→ **Goal 1**
Answer these questions using the text on separate trusts, one answer per line:
(a) Which publication ran the article "Joint Trusts or Separate Trusts: Advice for Married Couples"?
(b) According to the text, which process do assets titled in a revocable living trust not go through?
(c) What does the deceased spouse's trust become when the first spouse dies?
→ **Goal 2**
Retype word for word the passage in the text on separate trusts from "A revocable living trust is" to "from the trust.".

→ **Extracted text**

Should a husband and wife have separate trusts?  The decision about separate or joint trusts is not as straightforward as you might think. Sometimes, there is an obvious need to keep things separate, according to the recent article “Joint Trusts or Separate Trusts: Advice for Married Couples” from Kiplinger. However, according to Beck, Lenox & Stolzer Estate Planning and Elder Law, LLC, that is not always the case.

A revocable living trust is a popular way to pass assets to heirs. Assets titled in a revocable living trust don’t go through probate and information about the trust remains private. It is also a good way to plan for incapacity, avoid or reduce the likelihood of a death tax, and make sure the right people inherit the trust.

There are advantages to Separate Trusts:

They offer better protection from creditors. When the first spouse dies, the deceased spouse’s trust becomes irrevocable which makes it far more difficult for creditors to access.  Even though irrevocable, the surviving spouse can still access funds from the trust.

→ **Data block**
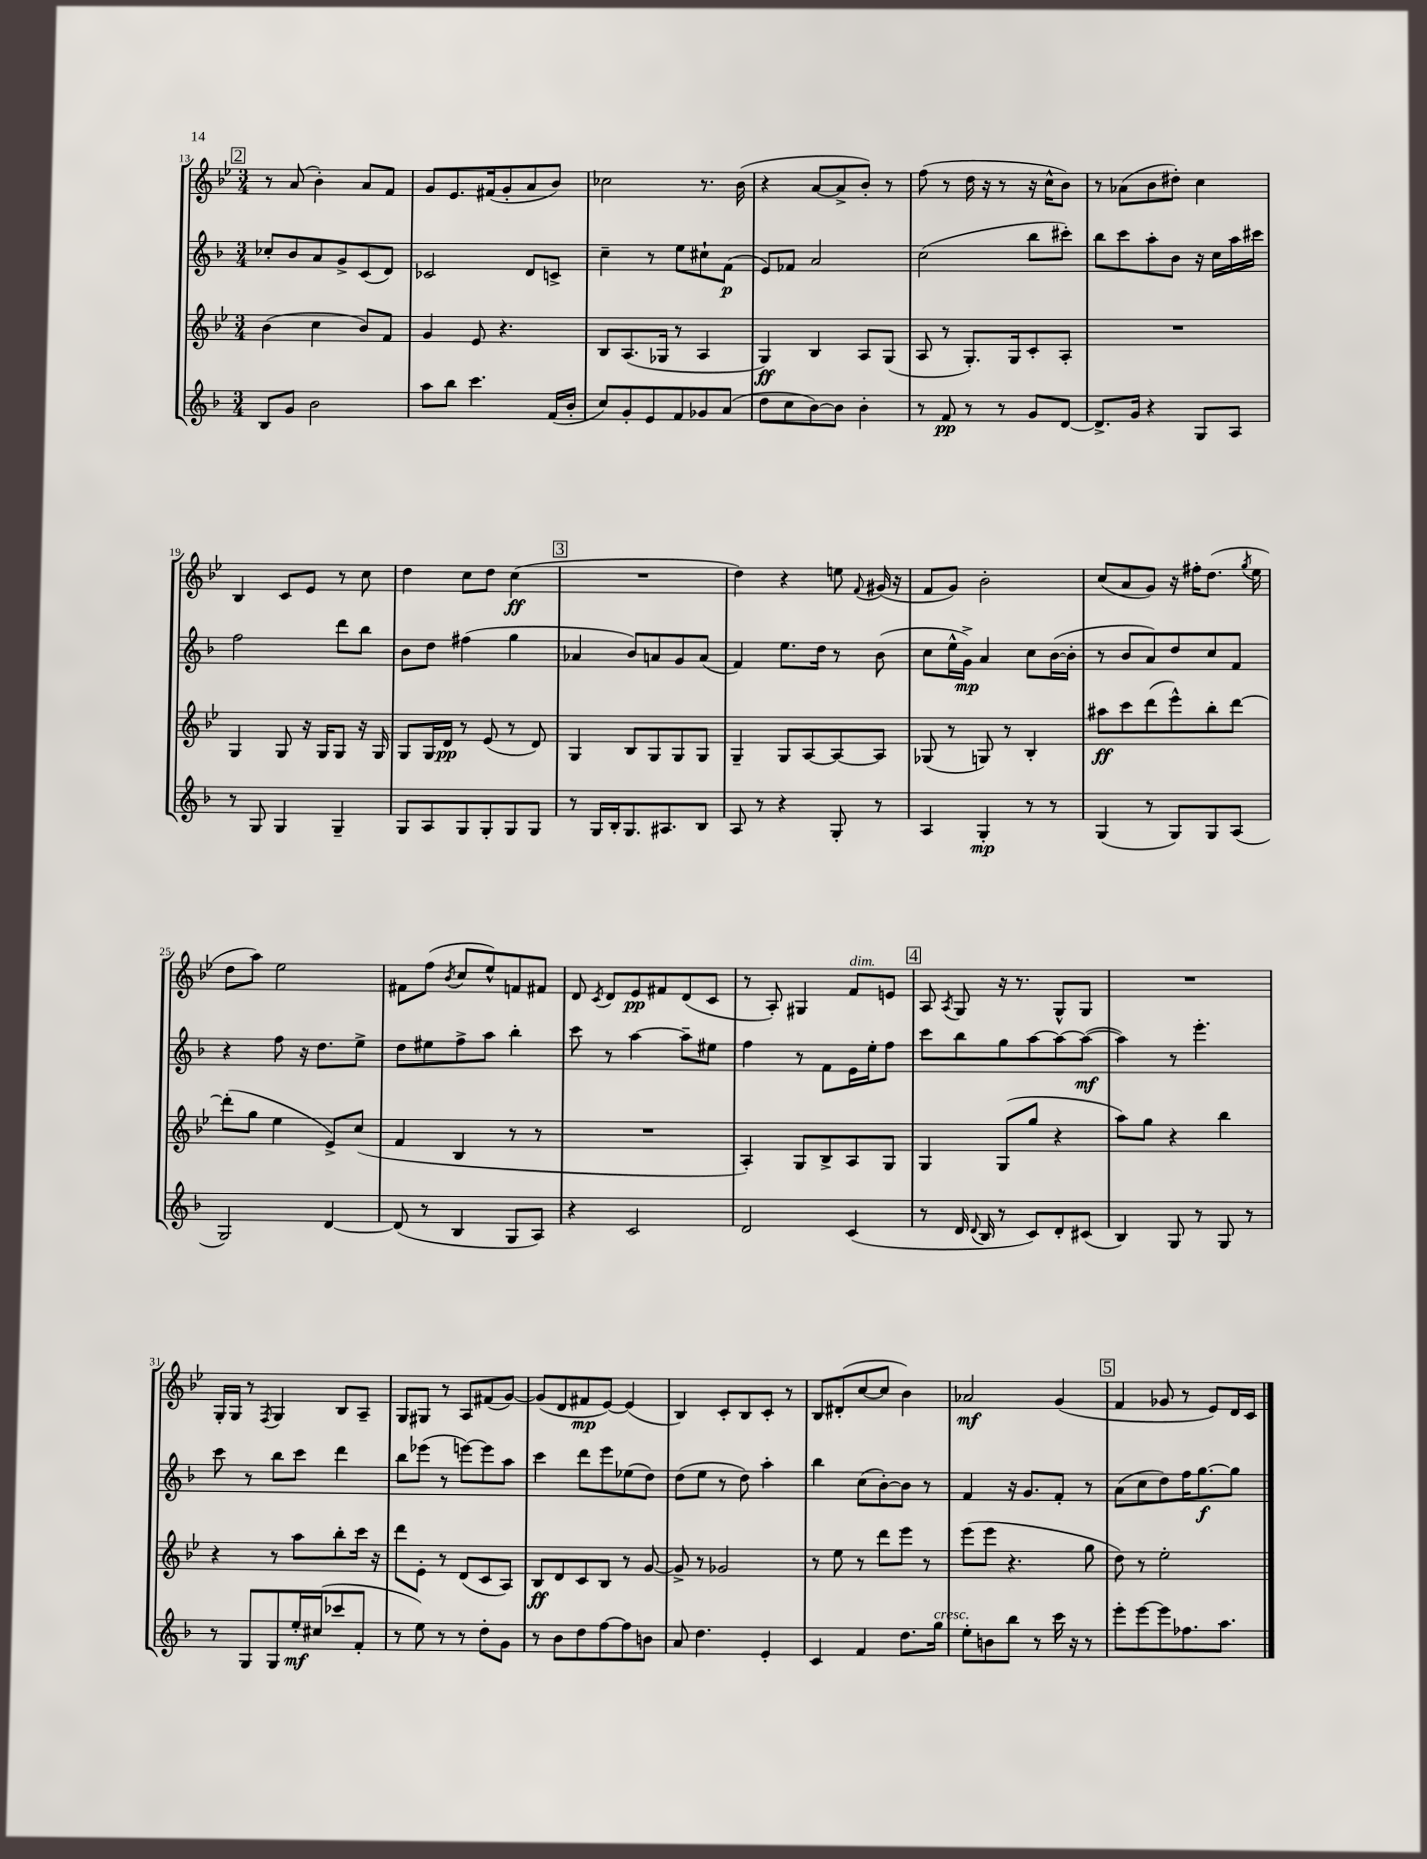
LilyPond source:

→ **Response 1**
(a) Kiplinger
(b) Probate
(c) Irrevocable

→ **Response 2**
A revocable living trust is a popular way to pass assets to heirs. Assets titled in a revocable living trust don’t go through probate and information about the trust remains private. It is also a good way to plan for incapacity, avoid or reduce the likelihood of a death tax, and make sure the right people inherit the trust.

There are advantages to Separate Trusts:

They offer better protection from creditors. When the first spouse dies, the deceased spouse’s trust becomes irrevocable which makes it far more difficult for creditors to access.  Even though irrevocable, the surviving spouse can still access funds from the trust.